For a more in-depth and close-up view of how a seed becomes a plant, you can read A Seed Grows by Antoinette Portis. The book outlines each step of the growth cycle of a sunflower, from tiny seed to big, bold bloom, in lively (and award-winning) illustrations.

Of course, there’s also the bestselling classic Seed to Plant by Gail Gibbons, which outlines the growth process from seed to adult plant, and informs young readers where the plants they see at home and the park, as well as the fruit and vegetables they eat, get their start.

CHAPTER BOOKS & MIDDLE GRADE

Older readers interested in all things botanical will gravitate to nature expert Ben Hoare’s The Secret World of Plants. Subtitled Tales of More than 100 Remarkable Flowers, Trees, and Seeds, the treasury includes facts about underwater seagrass, carnivorous Venus flytraps, and expensive tulips, all beautifully illustrated and augmented with information about photosynthesis, pollination, and all the plant essentials.

The lovable Nina Soni tries her hand at horticulture in Kashmira Sheth’s Nina Soni, Master of the Garden. When Nina accompanies her mom, a landscape architect, to work, she picks up a few tips on how to start a garden. But Nina quickly realizes the business potential and turns her (future) vegetable growth into an entrepreneurial enterprise. Many calamities (and hilarities) ensue for the first-time gardener.

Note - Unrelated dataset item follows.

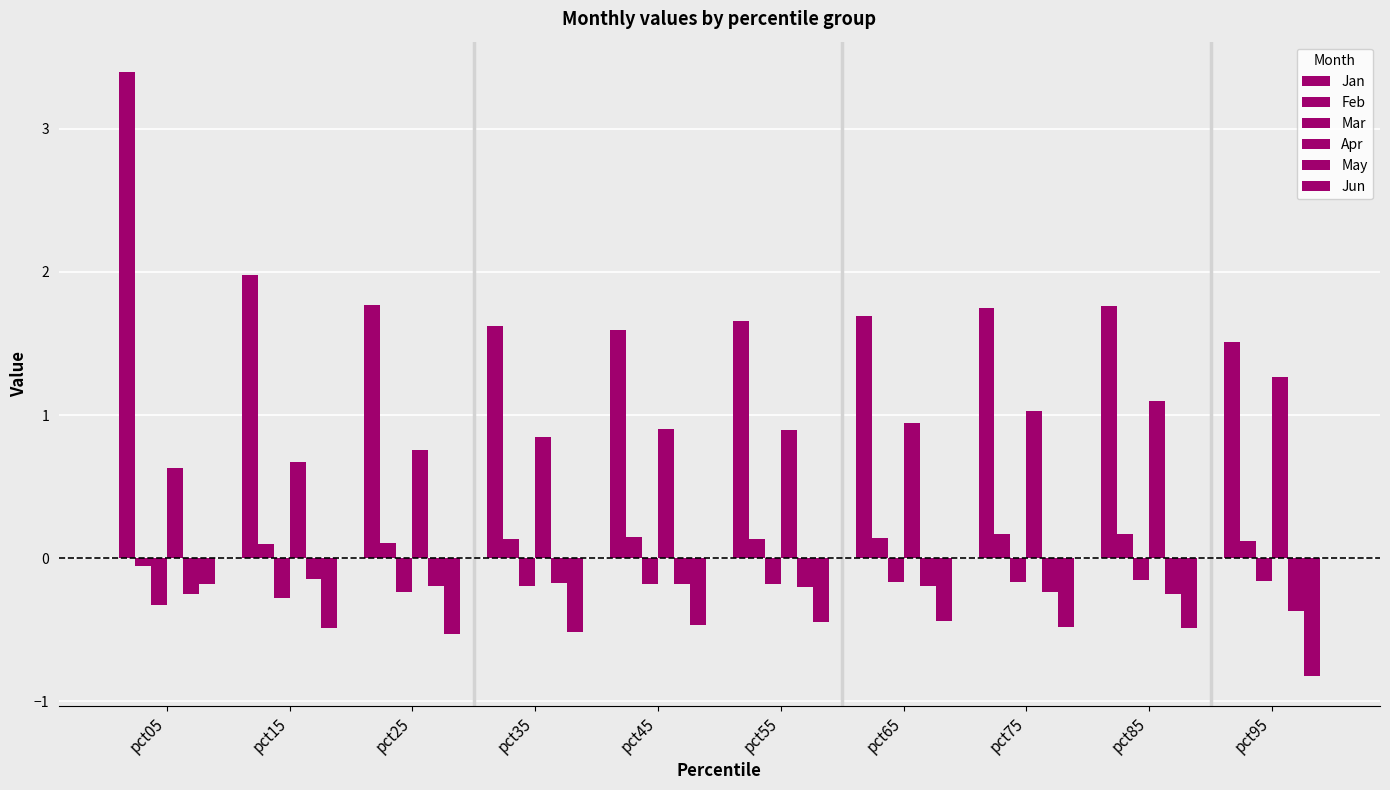

What is the sum of the Jun values at pct35 and pct15?

-1.0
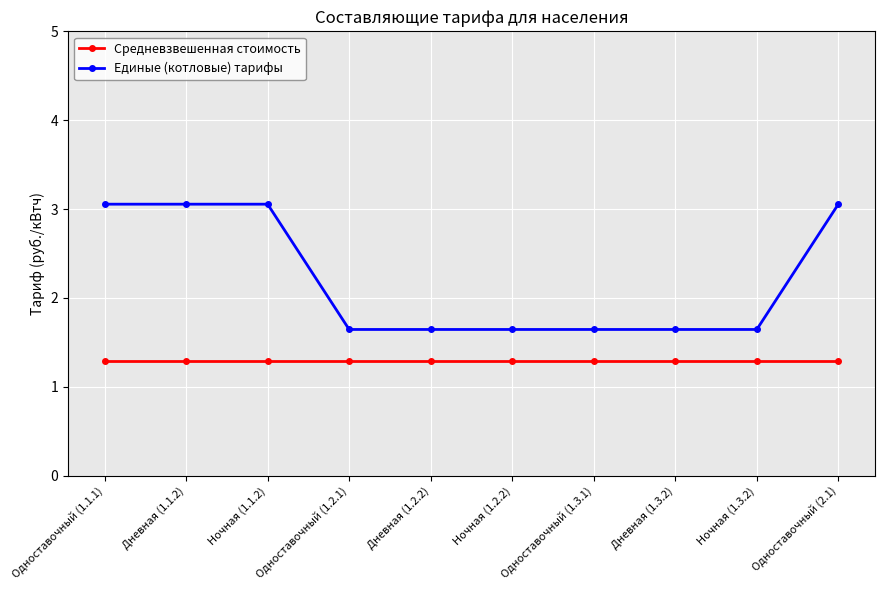

Is the value of Средневзвешенная стоимость at Одноставочный (1.2.1) greater than the value of Единые (котловые) тарифы at Дневная (1.3.2)?

No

Jen, the main character of Stepping Stones, a graphic novel by Lucy Knisley, is not as willing a participant in the vegetable growing business. She’s suddenly living in the country with her step-family, working a farm and selling produce at markets, while having left her city friends behind. Can Jen fit into her new agrarian lifestyle?

Aggie Morton is a girl more about deathstyle than lifestyle. And in Marthe Jocelyn’s Aggie Morton, Mystery Queen: The Dead Man in the Garden, that deathstyle is garden chic. Young detective Aggie and her friend Hector Perot find a body in the garden of a Yorkshire spa, and the two take it upon themselves once again to solve the mystery in this springtime thriller inspired by the life and works of Agatha Christie.

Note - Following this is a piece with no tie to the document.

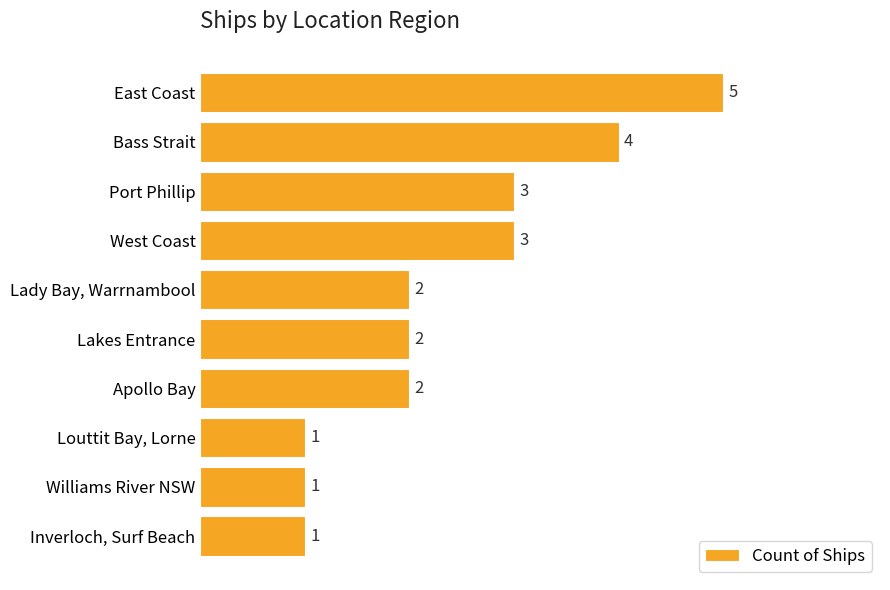

Reading bottom to top, what are all the values shown in this chart?

Inverloch, Surf Beach=1	Williams River NSW=1	Louttit Bay, Lorne=1	Apollo Bay=2	Lakes Entrance=2	Lady Bay, Warrnambool=2	West Coast=3	Port Phillip=3	Bass Strait=4	East Coast=5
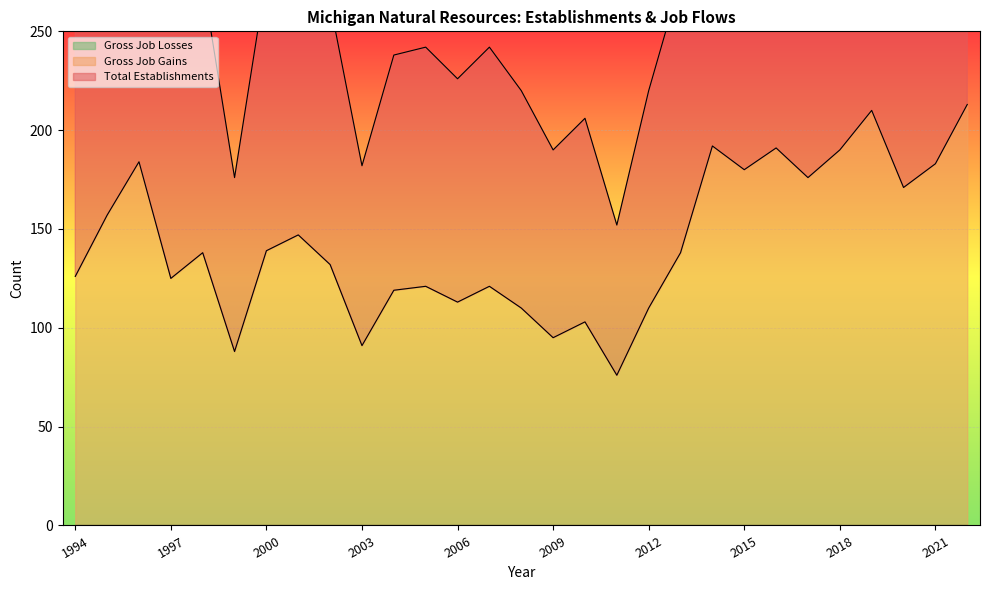

What is the value of the Gross Job Gains point at the 1st from the left?

252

Technically Holler of the Fireflies by David Barclay Moore takes place over the summer, but the book is about Javari, a boy from Brooklyn, who goes to rural Appalachia for a STEM summer camp. Javari, a fish out of water at first, soon learns about the pleasures – both plant-based and otherwise – of the great outdoors.

The Big Sting by Rachelle Delaney is more about insects (bees, to be precise) than plants, but you can’t have many bees without flowers nearby. Eleven-year-old Leo prefers his books and video games to outdoor adventures, but when he visits Grandpa on Heron Island and his late Grandma’s beehives go missing, Leo heads out on an adventure with his little sister to brave the wild and find the missing bees.

YOUNG ADULT

While only some of them actually do any plant growing or gardening, all of the 34 young women in Girls Who Green the World by Diana Kapp are dedicated to fighting for biodiversity and renewed plant growth on planet earth. The book profiles environmental changemakers, social entrepreneurs, visionaries, and activists who want to save the planet and make the world turn green.

A book that explores the darker side of plants is Rory Power’s creepy thriller Burn Our Bodies Down, in which teenage Margot returns to her mother’s small-town homestead to uncover some family secrets and things weirder still. (Spoiler alert: there may be cornfields growing clones.)

Okay, so Violet Made of Thorns by Gina Chen isn’t really about flowers. Violet is just the name of our morally ambiguous hero, a prophet who misleads the royal court with her carefully worded predictions. But when she’s asked to provide a false prophecy for Prince Cyrus, a nemesis she’s strangely attracted to, and his upcoming wedding, Violet awakens a curse and an epic enemies-to-lovers adventure. (And spring is all about new love, too – so there.)